Letzte Session in Stradbally
Unser Aufenthalt neigt sich dem Ende zu, und unser persönliches Windorakel Finn lag goldrichtig: Beim Verlassen des Pubs am letzten Abend wehen uns schon die ersten Ausläufer des Sturmtiefs ins Gesicht. Während der Nacht legt der Wind nochmals zu, und zum Sonnenaufgang rollen bereits amtliche Klopfer um den Brandon Head. Das Frühstück fällt spärlich aus, nach einer langen Woche des Wartens zieht es uns alle aufs Wasser. Der Reihe nach klappern wir die Spots in der Bucht ab und entscheiden uns letztendlich für Stradbally, wo der Wind weniger böig und die Wellen etwas höher als in Gowlane sind. Am Strand fliegt der Sand waagrecht und wir bauen die kleinsten Kites auf, die wir dabeihaben. Die ersten Schläge sind ein fragwürdiges Vergnügen, denn der Sturm zerrt an unseren Kites wie ein Bullterrier am Hosenbein des Einbrechers. Aber nach der sportlichen Enthaltsamkeit der letzten Tage sind wir froh, überhaupt noch aufs Wasser zu kommen. Mit zunehmender Dauer unserer Session werden die Wellenabstände immer größer und die Faces deutlich sauberer, selbst der Wind scheint sich zu stabilisieren. Und so teilen wir uns ganz ohne Stress mit einigen Windsurfern den Spot. Nach etlichen Stunden auf dem Wasser schwinden so langsam unsere Kräfte und wir machen uns schweren Herzens auf den Weg in Richtung Flughafen.
Damit uns der Abschied nicht gar so schwerfällt, verabschiedet uns das irische Wetter wie es uns empfangen hat – mit Dauerregen.
Gut zu wissen:
Anreise: Ryan Air und Aer Lingus fliegen die Hauptstadt Dublin täglich an. Unter der Woche lassen sich für unter 100 Euro hin und zurück (ohne Gepäck) noch echte Schnäppchen machen. Die Fahrt nach Dingle dauert 3-4 Stunden. Je nach Wohnort und Saison sollte man auch die Verfügbarkeit von Flügen nach Cork oder Shannon checken.

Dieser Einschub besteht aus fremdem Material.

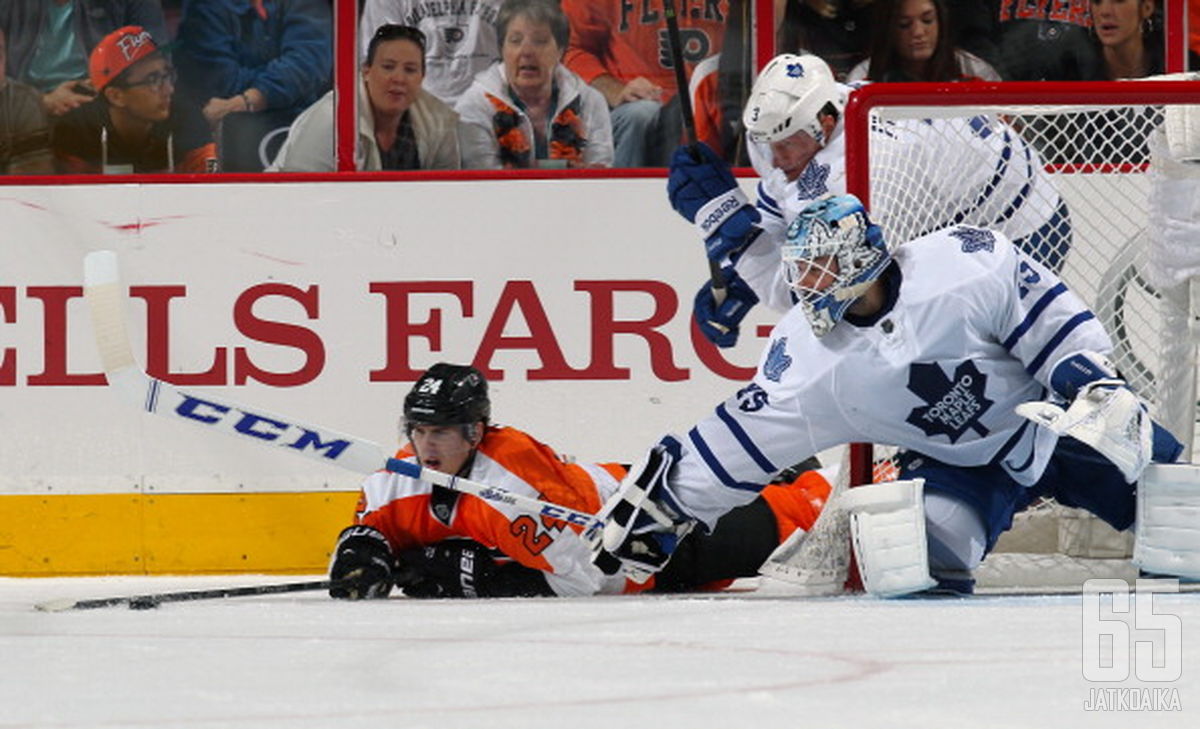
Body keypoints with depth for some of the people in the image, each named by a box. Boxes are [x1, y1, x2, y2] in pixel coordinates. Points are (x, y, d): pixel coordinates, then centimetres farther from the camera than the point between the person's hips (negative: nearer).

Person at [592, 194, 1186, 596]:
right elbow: (745, 436, -7)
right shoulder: (809, 354, -13)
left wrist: (1098, 389, -23)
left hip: (1055, 421, -2)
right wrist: (670, 502, -8)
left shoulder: (963, 266, -25)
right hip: (958, 463, 2)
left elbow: (1057, 321, -15)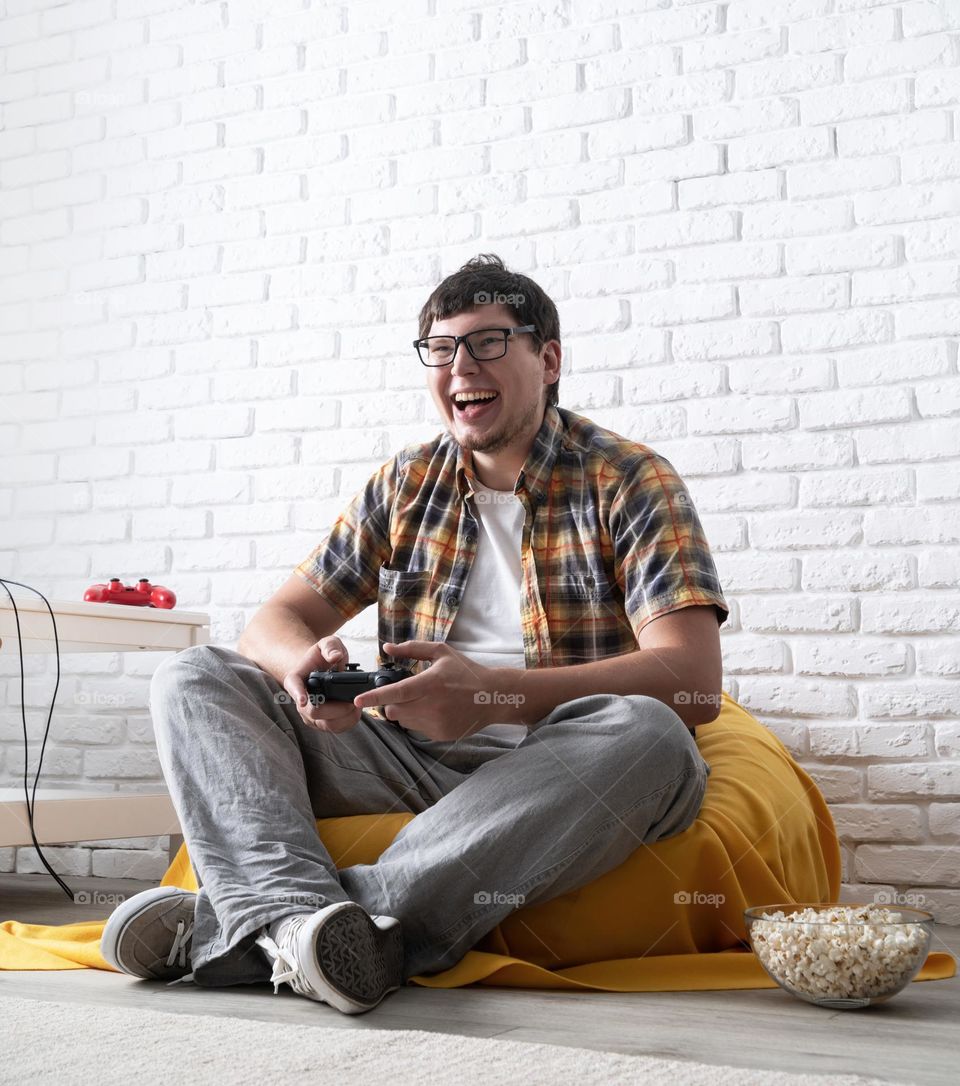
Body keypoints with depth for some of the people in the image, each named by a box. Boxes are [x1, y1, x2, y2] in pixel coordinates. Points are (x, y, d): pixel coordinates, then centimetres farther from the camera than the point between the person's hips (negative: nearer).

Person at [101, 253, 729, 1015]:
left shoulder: (629, 482, -2)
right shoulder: (407, 485, 12)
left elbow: (692, 681, -15)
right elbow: (278, 620, 10)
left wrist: (494, 693, -28)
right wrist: (304, 664, -17)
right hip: (413, 761, 4)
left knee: (651, 737, -37)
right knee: (194, 680, -7)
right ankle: (297, 911, -37)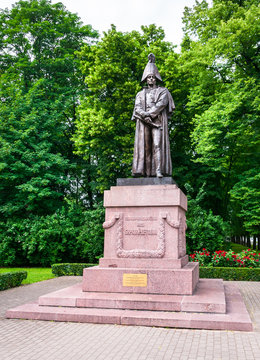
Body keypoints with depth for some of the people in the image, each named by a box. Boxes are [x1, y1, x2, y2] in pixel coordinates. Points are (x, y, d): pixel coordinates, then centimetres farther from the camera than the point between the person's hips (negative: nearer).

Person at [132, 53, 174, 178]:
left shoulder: (163, 91, 17)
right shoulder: (140, 94, 24)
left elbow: (161, 104, -2)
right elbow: (137, 108, 7)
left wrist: (150, 113, -12)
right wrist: (145, 116, -13)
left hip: (158, 121, -2)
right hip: (143, 122, 3)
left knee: (157, 144, -16)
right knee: (145, 146, -9)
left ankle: (159, 171, -25)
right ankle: (147, 173, -13)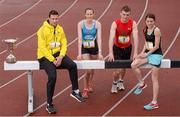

Unterkunft: All-Inclusive-Jünger und Wellness-Fans werden in der Brandon Bay nicht fündig. En masse gibt es dafür private Ferienwohnungen oder Bed & Breakfast-Unterkünfte. Erste Anlaufstelle ist Marilyn, die Chefin vom Pub Spillanes in Fahamore. Sie vermietet schräg gegenüber vom Pub zwei Apartments mit dem vermutlich besten Blick über die Brandon Bay. Wenn nicht hat sie zumindest immer einen Tipp für eine Unterkunft in der Gegend.
Klima: Dank des Golfstroms und den meist südwestlichen Winden hat Irland ein ausgeglichenes ozeanisches Klima mit milden Wintern und einer durchschnittlichen Tagestemperatur von 8 Grad. Dreht der Wind auf nördliche Richtungen, liegen die Temperaturen schnell im unteren einstelligen Bereich. Auf Regen sollte man immer eingestellt sein; der Beiname „grüne Insel“ kommt nicht von ungefähr (s.a. Windstatistik für Brandon Bay bei Windguru).
Wind und Wellen: West-Irland ist in der kalten Jahreszeit der rohen Gewalt des Nordatlantiks ausgesetzt. Längere Windpausen sind äußerst selten und bei einem Fetch (Anlaufweg) von mehreren tausend Kilometern und einem Swellwinkel von beinahe 180 Grad lässt sich irgendwo auf der Dingle Halbinsel immer bewegtes Wasser finden.
Equipment: In Fahamore gibt es den Kite- und Windsurfshop Jamie Knox Watersports, der die nötigsten Kleinteile und Accessories auf Lager hat und für windlose Tage auch Wave-SUPs verleiht. Die Brandon Bay ist ganz klar ein Wellenrevier und ein Eldorado für Directional-Jünger. Twin-Tip-Fahrer sind hier genauso selten wie Bierverweigerer im Pub. Wegen des häufig wechselnden Wetters sollte man nicht an Kites sparen und die komplette Palette von 5-12 Quadratmetern im Boardbag haben.